How does the data below read from its first line through the line containing "Rendered at 2041 by 1148 pixels."? Print those lines exactly.

^^^^

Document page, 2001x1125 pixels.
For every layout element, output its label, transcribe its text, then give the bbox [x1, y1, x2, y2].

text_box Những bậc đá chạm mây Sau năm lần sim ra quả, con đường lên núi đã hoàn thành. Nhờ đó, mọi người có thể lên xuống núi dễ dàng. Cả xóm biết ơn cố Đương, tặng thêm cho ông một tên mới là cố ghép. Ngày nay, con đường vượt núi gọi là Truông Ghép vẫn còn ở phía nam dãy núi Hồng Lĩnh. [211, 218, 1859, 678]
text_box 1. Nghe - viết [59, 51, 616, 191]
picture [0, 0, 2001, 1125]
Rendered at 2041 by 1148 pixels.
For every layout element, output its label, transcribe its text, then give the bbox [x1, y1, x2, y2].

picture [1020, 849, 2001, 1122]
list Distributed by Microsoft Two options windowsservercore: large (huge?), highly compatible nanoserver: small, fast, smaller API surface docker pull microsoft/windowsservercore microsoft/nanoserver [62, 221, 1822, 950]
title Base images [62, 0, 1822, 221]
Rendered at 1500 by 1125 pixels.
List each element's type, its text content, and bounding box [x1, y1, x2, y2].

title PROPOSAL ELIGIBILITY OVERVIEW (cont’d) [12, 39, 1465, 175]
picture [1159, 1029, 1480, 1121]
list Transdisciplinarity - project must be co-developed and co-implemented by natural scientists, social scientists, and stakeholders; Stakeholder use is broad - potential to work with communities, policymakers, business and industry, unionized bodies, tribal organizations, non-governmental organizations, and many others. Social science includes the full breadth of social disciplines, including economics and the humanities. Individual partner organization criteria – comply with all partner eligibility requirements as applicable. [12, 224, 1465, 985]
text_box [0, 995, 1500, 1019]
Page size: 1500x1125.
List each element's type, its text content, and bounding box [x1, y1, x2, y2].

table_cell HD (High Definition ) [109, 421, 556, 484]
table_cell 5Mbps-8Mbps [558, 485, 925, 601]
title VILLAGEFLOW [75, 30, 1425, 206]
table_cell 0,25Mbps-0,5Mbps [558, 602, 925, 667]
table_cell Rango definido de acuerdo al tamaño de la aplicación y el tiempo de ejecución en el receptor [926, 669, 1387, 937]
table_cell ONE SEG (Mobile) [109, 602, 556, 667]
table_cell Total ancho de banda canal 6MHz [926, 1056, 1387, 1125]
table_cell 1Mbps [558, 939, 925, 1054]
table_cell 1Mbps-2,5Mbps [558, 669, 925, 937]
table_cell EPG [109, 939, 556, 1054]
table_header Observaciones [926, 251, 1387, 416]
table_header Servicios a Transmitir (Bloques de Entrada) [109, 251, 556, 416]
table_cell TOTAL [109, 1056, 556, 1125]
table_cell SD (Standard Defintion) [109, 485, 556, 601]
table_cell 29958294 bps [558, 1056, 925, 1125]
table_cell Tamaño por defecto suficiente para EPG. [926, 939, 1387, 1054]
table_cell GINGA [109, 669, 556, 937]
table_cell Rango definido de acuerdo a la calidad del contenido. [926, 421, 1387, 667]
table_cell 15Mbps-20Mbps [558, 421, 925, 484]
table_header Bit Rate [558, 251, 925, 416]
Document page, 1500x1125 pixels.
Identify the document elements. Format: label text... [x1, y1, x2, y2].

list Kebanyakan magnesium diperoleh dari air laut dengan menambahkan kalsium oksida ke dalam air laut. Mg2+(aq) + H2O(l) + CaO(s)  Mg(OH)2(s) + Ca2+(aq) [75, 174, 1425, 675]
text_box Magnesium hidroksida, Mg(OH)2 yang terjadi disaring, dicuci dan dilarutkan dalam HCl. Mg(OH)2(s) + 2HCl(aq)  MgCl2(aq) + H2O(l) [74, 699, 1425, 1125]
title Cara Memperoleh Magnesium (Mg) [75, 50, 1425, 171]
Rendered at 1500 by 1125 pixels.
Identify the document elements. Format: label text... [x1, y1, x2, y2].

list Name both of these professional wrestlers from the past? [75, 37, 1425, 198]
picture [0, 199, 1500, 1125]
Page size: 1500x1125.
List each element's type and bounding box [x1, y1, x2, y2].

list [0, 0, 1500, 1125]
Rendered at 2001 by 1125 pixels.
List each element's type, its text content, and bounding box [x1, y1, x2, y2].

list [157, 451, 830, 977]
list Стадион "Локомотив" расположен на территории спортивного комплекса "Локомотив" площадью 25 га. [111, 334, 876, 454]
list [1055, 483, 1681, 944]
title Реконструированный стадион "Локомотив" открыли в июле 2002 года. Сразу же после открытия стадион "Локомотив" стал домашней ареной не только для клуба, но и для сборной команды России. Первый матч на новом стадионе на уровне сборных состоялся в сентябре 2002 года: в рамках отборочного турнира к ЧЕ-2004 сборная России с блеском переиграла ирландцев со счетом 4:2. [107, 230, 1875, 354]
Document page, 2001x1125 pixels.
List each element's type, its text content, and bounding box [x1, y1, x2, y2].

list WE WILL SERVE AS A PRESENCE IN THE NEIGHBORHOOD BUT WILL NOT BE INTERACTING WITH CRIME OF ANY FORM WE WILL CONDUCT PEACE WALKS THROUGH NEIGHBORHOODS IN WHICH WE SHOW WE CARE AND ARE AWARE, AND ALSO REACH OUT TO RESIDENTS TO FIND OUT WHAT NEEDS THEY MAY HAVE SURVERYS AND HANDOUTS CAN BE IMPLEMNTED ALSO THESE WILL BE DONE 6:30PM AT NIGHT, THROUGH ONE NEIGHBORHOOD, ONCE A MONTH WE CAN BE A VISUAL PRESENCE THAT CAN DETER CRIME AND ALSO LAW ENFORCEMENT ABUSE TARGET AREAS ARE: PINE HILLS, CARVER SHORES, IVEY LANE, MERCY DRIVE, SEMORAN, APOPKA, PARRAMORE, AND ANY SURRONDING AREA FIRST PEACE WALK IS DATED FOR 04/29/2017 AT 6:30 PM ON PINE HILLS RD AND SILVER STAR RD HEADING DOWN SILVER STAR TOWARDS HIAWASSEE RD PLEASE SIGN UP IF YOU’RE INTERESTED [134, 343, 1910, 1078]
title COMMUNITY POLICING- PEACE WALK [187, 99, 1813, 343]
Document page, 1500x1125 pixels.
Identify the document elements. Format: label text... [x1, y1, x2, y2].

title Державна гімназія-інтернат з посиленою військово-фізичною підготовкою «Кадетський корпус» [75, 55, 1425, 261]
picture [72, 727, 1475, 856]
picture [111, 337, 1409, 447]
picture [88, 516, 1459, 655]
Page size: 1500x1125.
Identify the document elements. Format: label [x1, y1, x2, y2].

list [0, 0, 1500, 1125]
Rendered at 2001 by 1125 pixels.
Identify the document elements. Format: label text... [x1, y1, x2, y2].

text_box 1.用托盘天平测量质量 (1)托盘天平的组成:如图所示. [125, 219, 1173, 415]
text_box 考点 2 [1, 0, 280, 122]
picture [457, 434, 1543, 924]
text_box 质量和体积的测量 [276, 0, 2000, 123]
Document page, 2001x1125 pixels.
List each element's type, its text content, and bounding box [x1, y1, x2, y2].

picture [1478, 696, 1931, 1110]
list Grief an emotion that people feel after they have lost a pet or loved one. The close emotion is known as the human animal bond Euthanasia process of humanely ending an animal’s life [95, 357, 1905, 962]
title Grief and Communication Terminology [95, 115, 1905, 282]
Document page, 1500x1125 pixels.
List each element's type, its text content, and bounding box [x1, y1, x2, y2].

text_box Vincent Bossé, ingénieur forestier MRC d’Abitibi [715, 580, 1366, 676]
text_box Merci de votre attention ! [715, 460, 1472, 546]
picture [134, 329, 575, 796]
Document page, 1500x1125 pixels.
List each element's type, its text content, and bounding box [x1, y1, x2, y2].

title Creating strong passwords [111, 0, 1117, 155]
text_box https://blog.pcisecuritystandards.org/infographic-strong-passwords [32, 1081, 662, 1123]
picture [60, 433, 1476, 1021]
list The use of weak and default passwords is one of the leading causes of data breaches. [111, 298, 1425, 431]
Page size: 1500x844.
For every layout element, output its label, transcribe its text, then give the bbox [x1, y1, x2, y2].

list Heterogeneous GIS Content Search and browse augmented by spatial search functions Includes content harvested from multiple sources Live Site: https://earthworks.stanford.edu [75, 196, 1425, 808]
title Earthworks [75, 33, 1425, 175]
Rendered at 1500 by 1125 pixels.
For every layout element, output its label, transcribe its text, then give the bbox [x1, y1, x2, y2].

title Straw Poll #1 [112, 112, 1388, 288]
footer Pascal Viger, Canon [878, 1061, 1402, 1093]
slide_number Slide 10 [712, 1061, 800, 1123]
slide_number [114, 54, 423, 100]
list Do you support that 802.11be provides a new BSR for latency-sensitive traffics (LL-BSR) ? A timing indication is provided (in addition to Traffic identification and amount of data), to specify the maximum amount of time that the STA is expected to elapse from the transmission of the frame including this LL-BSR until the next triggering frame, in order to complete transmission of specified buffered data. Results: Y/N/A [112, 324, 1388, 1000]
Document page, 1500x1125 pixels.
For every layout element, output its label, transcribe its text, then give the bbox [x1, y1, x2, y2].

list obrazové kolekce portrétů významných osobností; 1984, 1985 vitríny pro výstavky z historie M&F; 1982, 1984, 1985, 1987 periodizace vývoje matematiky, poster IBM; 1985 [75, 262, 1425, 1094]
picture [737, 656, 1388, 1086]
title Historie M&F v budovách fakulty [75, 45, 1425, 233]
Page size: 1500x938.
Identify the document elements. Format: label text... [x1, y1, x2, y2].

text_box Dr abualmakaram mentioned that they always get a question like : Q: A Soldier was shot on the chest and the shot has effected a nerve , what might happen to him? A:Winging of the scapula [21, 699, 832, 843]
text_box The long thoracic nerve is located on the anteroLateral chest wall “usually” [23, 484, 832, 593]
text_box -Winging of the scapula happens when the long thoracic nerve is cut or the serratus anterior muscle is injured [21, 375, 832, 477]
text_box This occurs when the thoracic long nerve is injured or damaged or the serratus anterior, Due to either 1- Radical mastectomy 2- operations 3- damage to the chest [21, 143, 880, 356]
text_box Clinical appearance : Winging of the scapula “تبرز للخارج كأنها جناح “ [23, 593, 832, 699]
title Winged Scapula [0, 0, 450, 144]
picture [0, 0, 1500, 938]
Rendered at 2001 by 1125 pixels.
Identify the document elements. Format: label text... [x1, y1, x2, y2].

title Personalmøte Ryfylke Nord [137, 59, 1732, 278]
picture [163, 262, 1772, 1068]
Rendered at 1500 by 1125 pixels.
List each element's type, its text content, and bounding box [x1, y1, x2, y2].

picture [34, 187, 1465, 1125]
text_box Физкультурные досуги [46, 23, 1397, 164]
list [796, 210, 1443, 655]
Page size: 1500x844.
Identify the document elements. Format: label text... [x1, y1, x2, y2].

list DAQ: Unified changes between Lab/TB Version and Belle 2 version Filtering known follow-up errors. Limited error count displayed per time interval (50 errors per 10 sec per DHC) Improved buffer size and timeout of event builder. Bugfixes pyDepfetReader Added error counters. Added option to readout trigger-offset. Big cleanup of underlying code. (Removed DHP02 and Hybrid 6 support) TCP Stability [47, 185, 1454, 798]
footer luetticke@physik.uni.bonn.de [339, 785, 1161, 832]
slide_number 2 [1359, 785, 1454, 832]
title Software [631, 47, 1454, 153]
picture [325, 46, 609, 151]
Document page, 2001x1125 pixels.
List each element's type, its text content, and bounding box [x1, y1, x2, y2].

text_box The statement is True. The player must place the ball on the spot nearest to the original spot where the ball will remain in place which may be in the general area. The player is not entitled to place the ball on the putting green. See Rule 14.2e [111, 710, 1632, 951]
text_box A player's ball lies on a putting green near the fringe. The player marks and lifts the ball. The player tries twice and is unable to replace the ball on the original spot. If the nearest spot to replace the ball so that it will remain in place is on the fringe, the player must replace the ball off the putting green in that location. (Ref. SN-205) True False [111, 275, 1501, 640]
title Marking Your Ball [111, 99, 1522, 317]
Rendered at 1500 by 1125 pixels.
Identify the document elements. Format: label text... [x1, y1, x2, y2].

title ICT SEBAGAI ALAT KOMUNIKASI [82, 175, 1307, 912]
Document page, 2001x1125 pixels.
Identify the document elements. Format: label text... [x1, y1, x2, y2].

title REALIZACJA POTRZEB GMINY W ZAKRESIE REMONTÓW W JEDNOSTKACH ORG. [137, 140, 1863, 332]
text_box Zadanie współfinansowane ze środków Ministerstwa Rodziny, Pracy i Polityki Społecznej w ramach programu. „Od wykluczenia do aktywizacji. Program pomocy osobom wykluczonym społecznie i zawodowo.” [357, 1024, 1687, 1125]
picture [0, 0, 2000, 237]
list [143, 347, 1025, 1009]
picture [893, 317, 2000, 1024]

^^^^

_Written response_.
Document page, 2001x1125 pixels.
For every layout element, output its label, transcribe its text, then give the bbox [x1, y1, x2, y2].

text_box Những bậc đá chạm mây Sau năm lần sim ra quả, con đường lên núi đã hoàn thành. Nhờ đó, mọi người có thể lên xuống núi dễ dàng. Cả xóm biết ơn cố Đương, tặng thêm cho ông một tên mới là cố ghép. Ngày nay, con đường vượt núi gọi là Truông Ghép vẫn còn ở phía nam dãy núi Hồng Lĩnh. [211, 218, 1859, 678]
text_box 1. Nghe - viết [59, 51, 616, 191]
picture [0, 0, 2001, 1125]
Rendered at 2041 by 1148 pixels.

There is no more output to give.